Dates with mom didn’t inspire as much excitement since I was at home with them most of the time, but they seemed to enjoy them. I’d kidnap one of our three each week and we’d go for a soft drink, a snack after school, or to Aubie’s Ice Cream shop that used to be on College near J & M Bookstore. We’d often walk across the street to campus, sit on a bench, and visit Simon and friends, the cats who lived under Hargis Hall. After a while, the middle one wasn’t so keen about being seen in public with Mom, so our dates consisted of me picking up takeout food of his choice and bringing it home to watch a movie together. Whatever the venue, the purpose was the same-spend a little one-on-one time to connect with each of our children in the midst of our busy schedules.

All of our kids enjoyed school clubs, activities, and sports in some capacity and we encouraged them to pursue their interests.
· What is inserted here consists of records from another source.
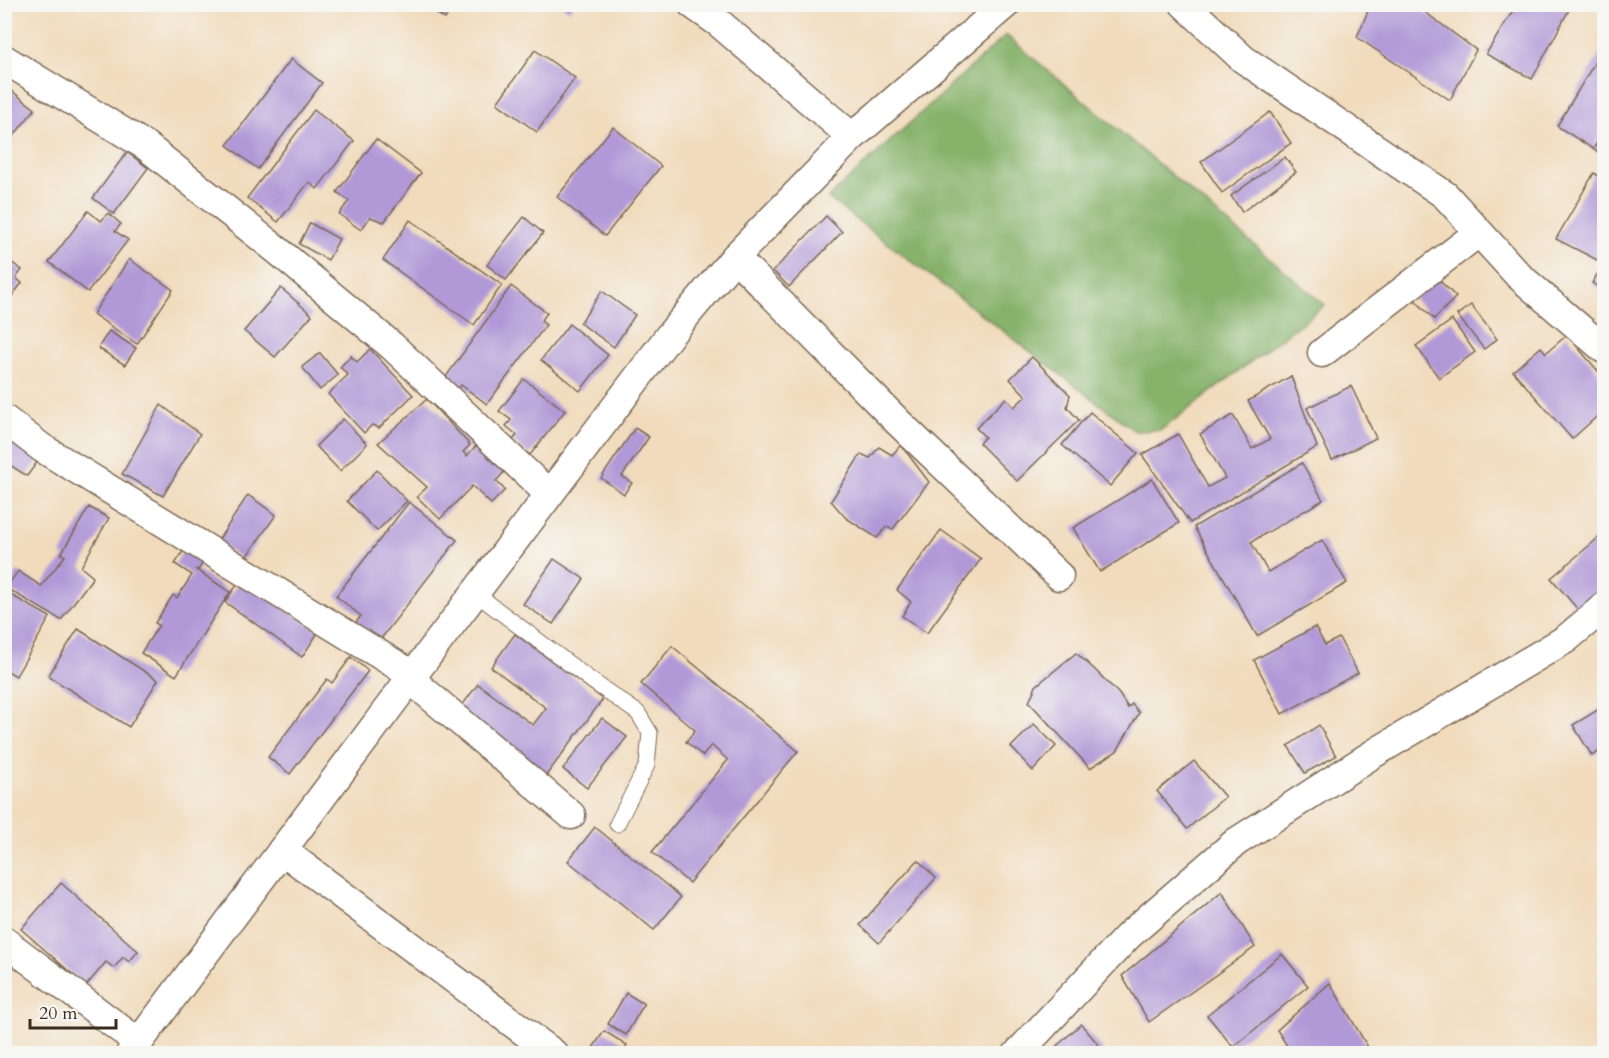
<svg xmlns="http://www.w3.org/2000/svg" width="1609" height="1058" font-family="Cardo,serif">
  <style>
    .forest { fill: #86b26a; stroke: #606e44; stroke-width: 1.5 }
    .building { fill: #b199d7 }
    .lines { fill: none; stroke-linecap: round; stroke-linejoin: round }
    .lane-casing { stroke: #7b6855; stroke-width: 17 }
    .street-casing { stroke: #7b6855; stroke-width: 31 }
    .lane { stroke: #fff; stroke-width: 15 }
    .street { stroke: #fff; stroke-width: 28 }
  </style>
  <rect width="100%" height="100%" fill="#f6f6f2"/>
  <filter id="ink" filterUnits="userSpaceOnUse"><feTurbulence type="fractalNoise" baseFrequency=".0167" numOctaves="2"/><feDisplacementMap in="SourceGraphic" scale="12" xChannelSelector="R" yChannelSelector="G"/><feConvolveMatrix kernelMatrix="1 2 1 2 8 2 1 2 1" color-interpolation-filters="sRGB"/></filter>
  <filter id="wash" filterUnits="userSpaceOnUse"><feTurbulence type="fractalNoise" baseFrequency=".008" numOctaves="4" result="noise"/><feDisplacementMap in="SourceGraphic" scale="24" xChannelSelector="R" yChannelSelector="G"/><feGaussianBlur stdDeviation="1.35" result="paint"/><feColorMatrix in="noise" values="0 0 0 0 0 0 0 0 0 0 0 0 0 0 0 0 0 1.4 0 .05"/><feComposite in="paint" operator="in"/></filter>
  <g filter="url(#wash)">
    <rect width="100%" height="100%" fill="#f1dbbc"/>
    <!-- forest -->
    <path class="forest" d="M 1006,35 L 1325,305 L 1161,430 L 1135,431 L 828,198 Z"/>
    <g id="blocks">
      <!-- building -->
      <g class="building">
        <path d="M 422,4 L 454,4 L 445,19 Z"/>
        <path d="M 558,4 L 574,4 L 570,11 Z"/>
        <path d="M 1371,4 L 1414,4 L 1476,50 L 1450,100 L 1357,37 Z"/>
        <path d="M 1517,4 L 1572,4 L 1532,79 L 1486,54 Z"/>
        <path d="M 1604,47 L 1604,129 L 1594,148 L 1604,136 L 1604,156 L 1557,126 Z"/>
        <path d="M 535,50 L 575,78 L 537,132 L 497,103 Z"/>
        <path d="M 291,59 L 322,83 L 258,169 L 227,145 Z"/>
        <path d="M 4,85 L 35,109 L 4,148 Z"/>
        <path d="M 314,110 L 354,141 L 317,189 L 309,182 L 278,222 L 247,198 Z"/>
        <path d="M 1270,112 L 1291,143 L 1222,193 L 1201,162 Z"/>
        <path d="M 613,127 L 661,166 L 605,236 L 557,197 Z"/>
        <path d="M 376,139 L 421,173 L 384,222 L 370,217 L 361,230 L 339,214 L 349,201 L 337,192 Z"/>
        <path d="M 127,152 L 148,168 L 114,214 L 93,198 Z"/>
        <path d="M 1285,157 L 1296,172 L 1242,212 L 1231,196 Z"/>
        <path d="M 1594,173 L 1604,179 L 1604,254 L 1601,262 L 1556,239 Z"/>
        <path d="M 88,211 L 101,221 L 108,213 L 121,224 L 115,231 L 128,240 L 88,292 L 49,262 Z"/>
        <path d="M 826,216 L 842,232 L 789,287 L 773,271 Z"/>
        <path d="M 524,217 L 543,233 L 506,280 L 487,265 Z"/>
        <path d="M 410,220 L 502,285 L 474,325 L 383,260 Z"/>
        <path d="M 310,223 L 339,239 L 328,260 L 299,244 Z"/>
        <path d="M 4,257 L 22,270 L 16,278 L 22,283 L 4,306 Z"/>
        <path d="M 129,259 L 173,290 L 137,344 L 93,314 Z"/>
        <path d="M 1604,263 L 1604,291 L 1592,283 Z"/>
        <path d="M 1436,277 L 1456,297 L 1434,319 L 1414,299 Z"/>
        <path d="M 511,286 L 547,313 L 541,321 L 546,325 L 487,404 L 461,385 L 458,389 L 445,378 Z"/>
        <path d="M 281,288 L 312,315 L 275,357 L 244,331 Z"/>
        <path d="M 602,291 L 635,315 L 614,347 L 580,323 Z"/>
        <path d="M 1471,305 L 1497,339 L 1484,349 L 1457,315 Z"/>
        <path d="M 1452,320 L 1475,352 L 1439,378 L 1416,346 Z"/>
        <path d="M 569,324 L 608,355 L 580,391 L 541,360 Z"/>
        <path d="M 109,331 L 136,348 L 125,365 L 98,348 Z"/>
        <path d="M 1567,335 L 1604,378 L 1604,410 L 1572,439 L 1513,371 L 1541,347 L 1546,353 Z"/>
        <path d="M 370,349 L 413,395 L 379,428 L 372,425 L 364,433 L 328,394 L 348,375 L 340,367 L 351,356 L 357,362 Z"/>
        <path d="M 320,353 L 338,375 L 320,390 L 302,367 Z"/>
        <path d="M 1032,357 L 1070,395 L 1067,407 L 1079,420 L 1017,481 L 979,443 L 985,437 L 976,428 L 1006,398 L 1014,407 L 1026,396 L 1010,379 Z"/>
        <path d="M 1291,376 L 1317,447 L 1190,523 L 1142,455 L 1178,434 L 1208,487 L 1225,478 L 1200,434 L 1233,415 L 1252,449 L 1270,439 L 1248,401 Z"/>
        <path d="M 524,379 L 565,411 L 530,455 L 512,441 L 517,435 L 506,426 L 511,420 L 499,411 Z"/>
        <path d="M 1351,386 L 1376,438 L 1332,460 L 1307,408 Z"/>
        <path d="M 427,399 L 470,445 L 463,452 L 467,456 L 479,442 L 508,468 L 496,481 L 505,490 L 491,504 L 472,486 L 440,519 L 417,497 L 427,487 L 378,443 Z"/>
        <path d="M 161,405 L 200,434 L 163,496 L 122,474 Z"/>
        <path d="M 1090,412 L 1138,453 L 1110,486 L 1062,445 Z"/>
        <path d="M 343,419 L 367,444 L 340,471 L 316,446 Z"/>
        <path d="M 635,428 L 649,437 L 622,476 L 632,483 L 624,494 L 601,478 Z"/>
        <path d="M 5,439 L 38,461 L 27,476 L 5,462 Z"/>
        <path d="M 901,445 L 929,482 L 893,529 L 886,527 L 877,538 L 846,518 L 831,501 L 861,454 L 870,458 L 879,447 L 892,455 Z"/>
        <path d="M 1302,463 L 1323,500 L 1251,542 L 1268,572 L 1322,540 L 1347,583 L 1257,636 L 1194,527 Z"/>
        <path d="M 377,470 L 407,501 L 377,531 L 347,501 Z"/>
        <path d="M 1152,479 L 1179,523 L 1100,572 L 1073,528 Z"/>
        <path d="M 248,495 L 276,515 L 244,560 L 217,542 Z"/>
        <path d="M 409,502 L 457,540 L 377,644 L 354,625 L 361,616 L 336,596 Z"/>
        <path d="M 89,507 L 109,518 L 81,567 L 93,577 L 61,620 L 6,588 L 18,571 L 41,586 L 65,556 L 61,554 Z"/>
        <path d="M 941,530 L 981,559 L 927,633 L 902,616 L 911,602 L 897,590 Z"/>
        <path d="M 1604,533 L 1604,591 L 1580,612 L 1551,578 Z"/>
        <path d="M 185,548 L 205,560 L 198,570 L 195,569 L 230,592 L 176,676 L 141,653 L 159,625 L 155,623 L 173,595 L 177,598 L 192,575 L 175,564 Z"/>
        <path d="M 554,559 L 584,579 L 553,624 L 523,604 Z"/>
        <path d="M 241,579 L 319,631 L 302,657 L 225,602 Z"/>
        <path d="M 4,591 L 50,617 L 16,676 L 4,669 Z"/>
        <path d="M 1315,627 L 1325,645 L 1339,638 L 1358,673 L 1282,714 L 1254,660 Z"/>
        <path d="M 78,629 L 158,680 L 129,727 L 48,676 Z"/>
        <path d="M 515,634 L 603,699 L 539,785 L 452,719 L 478,684 L 533,725 L 546,708 L 491,667 Z"/>
        <path d="M 672,646 L 798,751 L 689,883 L 652,852 L 728,760 L 711,745 L 703,756 L 686,742 L 695,730 L 641,684 Z"/>
        <path d="M 1076,653 L 1093,668 L 1119,694 L 1128,708 L 1132,704 L 1139,713 L 1117,751 L 1090,768 L 1029,702 L 1036,686 Z"/>
        <path d="M 351,657 L 368,671 L 290,774 L 268,757 L 327,679 L 332,683 Z"/>
        <path d="M 1604,706 L 1604,748 L 1592,756 L 1573,725 Z"/>
        <path d="M 602,718 L 627,737 L 587,788 L 563,769 Z"/>
        <path d="M 1034,724 L 1056,746 L 1033,771 L 1011,747 Z"/>
        <path d="M 1319,725 L 1336,756 L 1305,773 L 1288,746 Z"/>
        <path d="M 1194,761 L 1225,797 L 1187,829 L 1157,791 Z"/>
        <path d="M 595,827 L 681,897 L 654,930 L 568,861 Z"/>
        <path d="M 918,860 L 936,878 L 879,943 L 860,925 Z"/>
        <path d="M 61,883 L 138,951 L 129,962 L 123,957 L 114,968 L 106,962 L 86,986 L 21,929 Z"/>
        <path d="M 1222,892 L 1255,947 L 1149,1022 L 1122,976 Z"/>
        <path d="M 1282,954 L 1308,986 L 1233,1047 L 1207,1015 Z"/>
        <path d="M 1330,983 L 1372,1054 L 1292,1054 L 1277,1030 Z"/>
        <path d="M 626,993 L 644,1004 L 626,1035 L 608,1024 Z"/>
        <path d="M 1081,1024 L 1103,1050 L 1099,1054 L 1048,1054 Z"/>
        <path d="M 604,1031 L 627,1045 L 622,1054 L 589,1054 Z"/>
      </g>
    </g>
  </g>
  <g filter="url(#ink)">
    <use href="#blocks" fill-opacity="0" stroke="#7b6855" stroke-width="1.5"/>
    <g class="lines">
      <defs>
        <path id="lane" d="M 475,593 L 592,681 L 638,713 L 650,733 L 647,765 L 617,824"/>
        <g id="street">
          <path d="M 692,4 L 719,23 L 852,137"/>
          <path d="M 1184,4 L 1243,59 L 1445,195 L 1519,276 L 1604,349"/>
          <path d="M 4,59 L 146,146 L 277,250 L 392,346 L 549,494"/>
          <path d="M 735,257 L 898,422 L 1059,576"/>
          <path d="M 1322,353 L 1478,233"/>
          <path d="M 4,419 L 42,448 L 413,675"/>
          <path d="M 410,679 L 571,815"/>
          <path d="M 282,850 L 554,1054"/>
          <path d="M 4,941 L 139,1043"/>
          <path d="M 130,1054 L 413,675 L 669,336 L 735,257 L 852,137 L 1006,4"/>
          <path d="M 1017,1054 L 1129,935 L 1236,842 L 1373,754 L 1566,639 L 1604,607"/>
        </g>
      </defs>
      <!-- lane casing -->
      <use href="#lane" class="lane-casing"/>
      <!-- street casing -->
      <use href="#street" class="street-casing"/>
      <!-- lane -->
      <use href="#lane" class="lane"/>
      <!-- street -->
      <use href="#street" class="street"/>
    </g>
  </g>
  <!-- margin -->
  <rect width="1609" height="1058" fill="none" stroke="#f6f6f2" stroke-width="24"/>
  <!-- scale -->
  <path d="M30 1019v9h86v-9" fill="none" stroke="#3b2a1e" stroke-width="3"/>
  <text x="39" y="1019" font-size="18" fill="#3b2a1e" stroke="#f6f6f2" stroke-width="4.5" paint-order="stroke">20 m</text>
</svg>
The only requirement was that we all keep everything in perspective. With three children and two adults, all active and with varied interests, life could get out of control in a hurry, so I came up with the “Pick 2” philosophy long before it was a popular restaurant thing. Each child could have two regular after-school activities at any given time. Things like school clubs and band didn’t count as one of the “2” since these took place, for the most part, during the school day. But sports with games and practices were something they all enjoyed, though the oldest only played for a few years, so this definitely fell into the “Pick 2” category and we had an additional requirement that only two people could sign up for a sport during any given season. There was that one year that fall softball didn’t make and all three played ball the next spring. My schedule consisted of following my color-coded calendar, racing from one ballpark to another to drop off, pick up, or grab a few minutes to watch someone play something. I don’t think I saw an entire practice or game that whole season, and that was probably the year the middle one and the youngest got left at Felton Little on two separate occasions. You’re not real parents until you suddenly look at each other across a pile of pizza boxes on the way to the team party and scream, “We left her at the ball park!” After that season, there was no argument over sticking to the two-at-a time rule.

In all the madness of raising kids, connection was at the top of my list of things to foster in our family. I wanted all our kids to get the chance to try new things and develop interests and friends of their own, but I also wanted them, and us, to encourage and support each other’s interests. Trying to make sure that we all spent some time attending each other’s activities was part of it, but the goal included making an effort to enter into each other’s world, to care about each other, and sometimes that meant giving someone a nudge in the right direction. I wanted them to learn that family doesn’t just mean being related or living at the same address. It is a bond that is built over time and strengthened by intentional sacrifices in order to encourage and support each other. It’s a connection based on love and nurtured through commitment. It’s rare and never to be taken for granted.

It was important to us as parents to connect with the kids as they were growing up and it was just as important that the kids connected with each other. From donut days with Dad, to coke dates with Mom, to homework at the ballpark while a sibling played or practiced, all that effort was worth the time and trouble. Now, with them scattered in various places, it’s rare to get everyone in the same place at the same time, but, whether we’re all together and having a family game night, or they’re Face-timing each other across the miles, it’s great to see them enjoying each other’s successes and supporting each other when things aren’t going as planned. As my car is fond of telling me when Kent’s phone comes into range, “Connection Complete.”